You are viewing a plain text version of this content. The canonical link for it is here.
Posted to dev@atlas.apache.org by "Umesh Padashetty (Jira)" <ji...@apache.org> on 2023/05/02 13:44:00 UTC

[jira] [Created] (ATLAS-4746) hive_process and hive_process_execution (lineage) being generated for simple DML UPDATE queries run via hive

Umesh Padashetty created ATLAS-4746:
---------------------------------------

             Summary: hive_process and hive_process_execution (lineage) being generated for simple DML UPDATE queries run via hive
                 Key: ATLAS-4746
                 URL: https://issues.apache.org/jira/browse/ATLAS-4746
             Project: Atlas
          Issue Type: Bug
    Affects Versions: 2.3.0
            Reporter: Umesh Padashetty
         Attachments: Screenshot 2023-05-02 at 6.28.18 PM.png, Screenshot 2023-05-02 at 6.28.34 PM.png, Screenshot 2023-05-02 at 6.29.05 PM.png, Screenshot 2023-05-02 at 6.29.10 PM.png, Screenshot 2023-05-02 at 6.47.19 PM.png, Screenshot 2023-05-02 at 6.50.16 PM.png

Queries ran:
{code:java}
create table test_hive_lineage_4 (name string, id int) stored as orc;

insert into test_hive_lineage_4 values ('qwer', '2');

update test_hive_lineage_4 set name = 'vwxy' where id = 2; {code}
As you can see, these are simple DML queries, and not DDL

We should NOT be tracking lineage for any of the DML ({*}SELECT, INSERT, DELETE, and UPDATE){*} queries NOR should we be tracking the audits. 

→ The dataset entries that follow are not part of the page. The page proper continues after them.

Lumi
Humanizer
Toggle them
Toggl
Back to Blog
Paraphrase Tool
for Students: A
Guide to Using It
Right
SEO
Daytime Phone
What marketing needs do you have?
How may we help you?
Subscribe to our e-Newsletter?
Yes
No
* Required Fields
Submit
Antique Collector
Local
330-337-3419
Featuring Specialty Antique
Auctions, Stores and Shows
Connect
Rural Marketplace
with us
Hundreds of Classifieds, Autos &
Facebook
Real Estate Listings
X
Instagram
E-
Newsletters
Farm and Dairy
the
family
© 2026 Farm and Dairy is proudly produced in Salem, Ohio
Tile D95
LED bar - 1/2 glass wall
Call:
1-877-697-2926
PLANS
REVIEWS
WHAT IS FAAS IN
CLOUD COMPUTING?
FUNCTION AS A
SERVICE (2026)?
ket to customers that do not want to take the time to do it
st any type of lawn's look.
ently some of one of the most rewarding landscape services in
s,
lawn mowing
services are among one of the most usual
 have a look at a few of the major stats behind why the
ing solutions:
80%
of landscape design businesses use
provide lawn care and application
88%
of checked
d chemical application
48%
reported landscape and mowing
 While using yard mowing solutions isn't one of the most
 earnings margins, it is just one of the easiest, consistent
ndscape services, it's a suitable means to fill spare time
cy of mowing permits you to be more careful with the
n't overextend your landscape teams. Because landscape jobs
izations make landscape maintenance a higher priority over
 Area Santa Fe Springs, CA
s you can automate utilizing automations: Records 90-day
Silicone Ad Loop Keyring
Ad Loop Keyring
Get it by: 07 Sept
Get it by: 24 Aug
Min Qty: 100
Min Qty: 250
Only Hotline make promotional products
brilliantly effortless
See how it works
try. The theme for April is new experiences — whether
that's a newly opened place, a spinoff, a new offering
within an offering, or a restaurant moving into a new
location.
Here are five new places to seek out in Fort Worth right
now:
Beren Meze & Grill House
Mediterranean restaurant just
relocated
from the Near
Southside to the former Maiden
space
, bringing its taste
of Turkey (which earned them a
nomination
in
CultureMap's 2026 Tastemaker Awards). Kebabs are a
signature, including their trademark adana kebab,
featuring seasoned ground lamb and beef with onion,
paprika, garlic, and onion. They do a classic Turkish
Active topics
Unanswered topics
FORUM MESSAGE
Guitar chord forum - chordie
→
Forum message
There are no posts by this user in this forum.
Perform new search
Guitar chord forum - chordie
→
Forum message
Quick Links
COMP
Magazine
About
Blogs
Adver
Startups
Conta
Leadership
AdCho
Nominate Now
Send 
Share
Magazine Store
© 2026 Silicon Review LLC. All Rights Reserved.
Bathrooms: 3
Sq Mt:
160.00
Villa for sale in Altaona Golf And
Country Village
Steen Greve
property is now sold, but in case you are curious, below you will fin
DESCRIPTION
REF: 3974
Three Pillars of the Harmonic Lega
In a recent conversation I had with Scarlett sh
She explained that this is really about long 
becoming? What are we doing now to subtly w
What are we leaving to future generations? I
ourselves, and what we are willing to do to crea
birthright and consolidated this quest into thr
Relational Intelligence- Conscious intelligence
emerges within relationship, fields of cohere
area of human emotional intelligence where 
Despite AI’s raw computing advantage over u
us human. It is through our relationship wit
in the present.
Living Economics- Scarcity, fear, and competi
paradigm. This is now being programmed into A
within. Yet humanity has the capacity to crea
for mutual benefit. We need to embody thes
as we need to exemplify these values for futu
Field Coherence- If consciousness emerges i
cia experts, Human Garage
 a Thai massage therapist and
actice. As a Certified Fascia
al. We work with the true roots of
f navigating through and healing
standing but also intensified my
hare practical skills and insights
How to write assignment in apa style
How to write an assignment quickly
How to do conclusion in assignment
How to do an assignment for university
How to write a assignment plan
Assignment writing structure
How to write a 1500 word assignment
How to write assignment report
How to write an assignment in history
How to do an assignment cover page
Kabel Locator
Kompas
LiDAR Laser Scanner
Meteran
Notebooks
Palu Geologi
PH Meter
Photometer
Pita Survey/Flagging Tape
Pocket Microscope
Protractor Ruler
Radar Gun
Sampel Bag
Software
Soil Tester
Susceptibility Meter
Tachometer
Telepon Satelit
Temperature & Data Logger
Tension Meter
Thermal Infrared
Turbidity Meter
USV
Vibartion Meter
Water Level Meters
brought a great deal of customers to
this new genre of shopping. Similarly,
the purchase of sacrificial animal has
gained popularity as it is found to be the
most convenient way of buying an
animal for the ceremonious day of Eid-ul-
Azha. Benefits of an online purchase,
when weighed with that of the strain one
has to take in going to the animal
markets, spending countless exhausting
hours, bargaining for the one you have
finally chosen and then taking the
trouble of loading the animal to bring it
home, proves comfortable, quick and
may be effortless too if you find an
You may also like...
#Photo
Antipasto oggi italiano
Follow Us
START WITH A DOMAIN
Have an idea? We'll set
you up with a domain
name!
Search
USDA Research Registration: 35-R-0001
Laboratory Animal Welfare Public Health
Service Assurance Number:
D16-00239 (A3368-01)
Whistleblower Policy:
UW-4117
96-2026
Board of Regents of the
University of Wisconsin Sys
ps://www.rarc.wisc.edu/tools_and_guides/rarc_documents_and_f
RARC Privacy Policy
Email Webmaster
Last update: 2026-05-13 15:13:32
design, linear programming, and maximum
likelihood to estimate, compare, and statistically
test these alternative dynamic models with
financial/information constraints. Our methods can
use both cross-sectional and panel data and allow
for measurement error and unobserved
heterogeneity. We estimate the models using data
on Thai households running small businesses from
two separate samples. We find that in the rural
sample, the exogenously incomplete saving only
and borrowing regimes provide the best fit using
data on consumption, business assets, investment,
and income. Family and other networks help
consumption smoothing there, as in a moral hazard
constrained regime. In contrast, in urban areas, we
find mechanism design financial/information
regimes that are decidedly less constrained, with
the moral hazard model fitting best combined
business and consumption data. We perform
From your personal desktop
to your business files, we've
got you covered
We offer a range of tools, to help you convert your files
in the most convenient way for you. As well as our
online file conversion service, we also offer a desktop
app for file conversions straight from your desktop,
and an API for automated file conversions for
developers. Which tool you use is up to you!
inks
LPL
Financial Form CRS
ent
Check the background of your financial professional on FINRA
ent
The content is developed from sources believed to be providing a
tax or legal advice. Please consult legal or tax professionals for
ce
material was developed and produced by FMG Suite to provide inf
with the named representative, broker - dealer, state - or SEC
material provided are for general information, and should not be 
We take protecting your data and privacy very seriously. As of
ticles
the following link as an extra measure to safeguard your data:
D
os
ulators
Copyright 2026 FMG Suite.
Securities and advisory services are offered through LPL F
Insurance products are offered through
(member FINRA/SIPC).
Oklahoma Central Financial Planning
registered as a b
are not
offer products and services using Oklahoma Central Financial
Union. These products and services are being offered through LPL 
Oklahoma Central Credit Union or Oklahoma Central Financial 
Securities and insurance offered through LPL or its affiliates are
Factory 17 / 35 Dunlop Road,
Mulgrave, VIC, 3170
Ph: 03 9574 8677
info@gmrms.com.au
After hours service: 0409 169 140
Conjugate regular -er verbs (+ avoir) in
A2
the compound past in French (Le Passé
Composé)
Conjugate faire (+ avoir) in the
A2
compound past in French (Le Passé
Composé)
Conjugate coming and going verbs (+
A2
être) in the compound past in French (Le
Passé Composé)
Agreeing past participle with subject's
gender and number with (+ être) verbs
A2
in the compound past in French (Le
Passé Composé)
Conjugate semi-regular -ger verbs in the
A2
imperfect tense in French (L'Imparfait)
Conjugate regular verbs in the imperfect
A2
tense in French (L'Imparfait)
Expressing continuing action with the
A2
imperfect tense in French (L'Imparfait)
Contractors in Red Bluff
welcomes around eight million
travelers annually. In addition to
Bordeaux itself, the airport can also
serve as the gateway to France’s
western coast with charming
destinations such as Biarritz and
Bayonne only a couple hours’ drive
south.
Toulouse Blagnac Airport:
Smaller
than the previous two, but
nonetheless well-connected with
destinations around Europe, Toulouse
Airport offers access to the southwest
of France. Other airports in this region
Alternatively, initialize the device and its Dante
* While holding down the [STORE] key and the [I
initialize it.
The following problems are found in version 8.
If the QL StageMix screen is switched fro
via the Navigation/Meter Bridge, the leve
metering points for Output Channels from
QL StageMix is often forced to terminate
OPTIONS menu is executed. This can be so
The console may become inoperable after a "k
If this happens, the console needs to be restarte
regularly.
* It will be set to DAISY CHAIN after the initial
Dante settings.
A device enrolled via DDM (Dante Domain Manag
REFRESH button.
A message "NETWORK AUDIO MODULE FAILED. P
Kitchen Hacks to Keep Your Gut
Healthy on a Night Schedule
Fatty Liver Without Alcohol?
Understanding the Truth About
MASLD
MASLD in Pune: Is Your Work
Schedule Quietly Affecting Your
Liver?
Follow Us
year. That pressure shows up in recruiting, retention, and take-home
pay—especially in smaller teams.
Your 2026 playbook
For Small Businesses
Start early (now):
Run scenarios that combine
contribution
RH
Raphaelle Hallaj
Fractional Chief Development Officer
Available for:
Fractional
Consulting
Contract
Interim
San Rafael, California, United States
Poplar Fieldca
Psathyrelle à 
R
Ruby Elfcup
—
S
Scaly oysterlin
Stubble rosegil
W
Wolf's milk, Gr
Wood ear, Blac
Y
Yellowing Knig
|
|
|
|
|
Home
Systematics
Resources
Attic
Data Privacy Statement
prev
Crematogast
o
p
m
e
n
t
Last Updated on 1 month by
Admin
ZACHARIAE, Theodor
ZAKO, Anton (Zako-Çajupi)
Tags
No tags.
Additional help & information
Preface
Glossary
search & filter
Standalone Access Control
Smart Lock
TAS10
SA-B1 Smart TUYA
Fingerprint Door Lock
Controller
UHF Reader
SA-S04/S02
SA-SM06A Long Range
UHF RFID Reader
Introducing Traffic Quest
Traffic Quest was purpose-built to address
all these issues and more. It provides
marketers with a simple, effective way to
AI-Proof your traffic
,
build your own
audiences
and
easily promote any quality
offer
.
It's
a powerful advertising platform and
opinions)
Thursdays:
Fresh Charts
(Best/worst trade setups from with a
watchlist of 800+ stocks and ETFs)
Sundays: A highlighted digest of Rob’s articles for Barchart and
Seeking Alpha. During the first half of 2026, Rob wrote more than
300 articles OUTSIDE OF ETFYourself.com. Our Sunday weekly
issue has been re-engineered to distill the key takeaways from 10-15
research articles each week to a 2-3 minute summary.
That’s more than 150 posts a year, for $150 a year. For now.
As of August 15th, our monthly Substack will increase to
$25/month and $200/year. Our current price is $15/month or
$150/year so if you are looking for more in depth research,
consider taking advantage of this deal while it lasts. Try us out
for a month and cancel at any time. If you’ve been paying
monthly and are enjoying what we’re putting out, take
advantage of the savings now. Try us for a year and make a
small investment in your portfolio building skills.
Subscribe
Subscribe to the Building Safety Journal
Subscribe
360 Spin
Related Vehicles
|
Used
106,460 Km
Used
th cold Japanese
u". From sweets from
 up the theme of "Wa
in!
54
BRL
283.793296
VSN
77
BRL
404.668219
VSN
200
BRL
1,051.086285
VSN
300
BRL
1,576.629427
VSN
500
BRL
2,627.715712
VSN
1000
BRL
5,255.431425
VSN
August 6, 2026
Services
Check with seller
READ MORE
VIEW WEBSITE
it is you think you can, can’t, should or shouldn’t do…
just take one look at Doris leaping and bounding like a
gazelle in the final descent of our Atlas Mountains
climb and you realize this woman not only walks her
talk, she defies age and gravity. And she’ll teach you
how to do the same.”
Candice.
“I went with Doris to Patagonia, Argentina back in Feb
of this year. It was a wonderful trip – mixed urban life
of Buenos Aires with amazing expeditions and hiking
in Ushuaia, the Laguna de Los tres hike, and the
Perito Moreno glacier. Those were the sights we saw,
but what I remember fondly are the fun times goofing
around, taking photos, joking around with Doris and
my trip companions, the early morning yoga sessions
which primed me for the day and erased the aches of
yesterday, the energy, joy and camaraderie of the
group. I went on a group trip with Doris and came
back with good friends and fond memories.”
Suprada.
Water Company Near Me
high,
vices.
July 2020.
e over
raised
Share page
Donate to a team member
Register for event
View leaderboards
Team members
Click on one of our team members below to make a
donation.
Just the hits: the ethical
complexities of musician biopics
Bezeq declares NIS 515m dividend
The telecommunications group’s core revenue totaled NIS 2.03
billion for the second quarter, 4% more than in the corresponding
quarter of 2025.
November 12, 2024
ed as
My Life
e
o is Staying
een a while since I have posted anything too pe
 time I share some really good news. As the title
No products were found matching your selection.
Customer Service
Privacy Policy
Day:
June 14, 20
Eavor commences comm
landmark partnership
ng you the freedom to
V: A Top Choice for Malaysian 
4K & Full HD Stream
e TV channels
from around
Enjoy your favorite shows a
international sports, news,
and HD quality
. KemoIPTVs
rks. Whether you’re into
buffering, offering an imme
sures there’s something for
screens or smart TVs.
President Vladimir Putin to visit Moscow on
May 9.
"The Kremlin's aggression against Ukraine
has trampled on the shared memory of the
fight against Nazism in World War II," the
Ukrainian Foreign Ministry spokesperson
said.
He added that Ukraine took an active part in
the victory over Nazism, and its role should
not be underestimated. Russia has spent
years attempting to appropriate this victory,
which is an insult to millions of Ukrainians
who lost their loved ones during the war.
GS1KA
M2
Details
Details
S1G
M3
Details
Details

Jiras via which DML operations audits were skipped:
 * https://issues.apache.org/jira/browse/ATLAS-3188
 * https://issues.apache.org/jira/browse/ATLAS-3198

But all the issues were related to audits and not the lineage. In all these cases, lineage was not generated for the DML UPDATE query

But observing that we are now capturing lineage for simple DML Update query

Relationship after running
{code:java}
create table test_hive_lineage_4 (name string, id int) stored as orc; {code}
!Screenshot 2023-05-02 at 6.28.18 PM.png!

!Screenshot 2023-05-02 at 6.28.34 PM.png!

As seen, there is no lineage generated. Good so far 

Then I ran
{code:java}
insert into test_hive_lineage_4 values ('qwer', '2'); {code}
No lineage was generated. Good so far 

!Screenshot 2023-05-02 at 6.47.19 PM.png!

Then I ran 
{code:java}
update test_hive_lineage_4 set name = 'vwxy' where id = 2;  {code}
This immediately generated a hive_process and a hive_process_execution

Interestingly, hive_process with the following name was generated. As you can see, it has DELETE in the process name, when in reality this was an UPDATE DML. Another cause of concern?
{code:java}
QUERY:default.test_hive_lineage_4@cm:1683032252000->:DELETE:default.test_hive_lineage_4@cm:1683032252000 {code}
!Screenshot 2023-05-02 at 6.29.05 PM.png!

  !Screenshot 2023-05-02 at 6.29.10 PM.png!

I then ran the same update query 100+ times, it created 100+ UNIQUE (timestamp delimited) hive_process_executions

!Screenshot 2023-05-02 at 6.50.16 PM.png!

This is a disaster since every UPDATE query now generates a process_execution. 

Customers can run 1000s of update queries, which are mostly of no use for atlas, but this issue is now leading to the generation of 1000s of process_executions



--
This message was sent by Atlassian Jira
(v8.20.10#820010)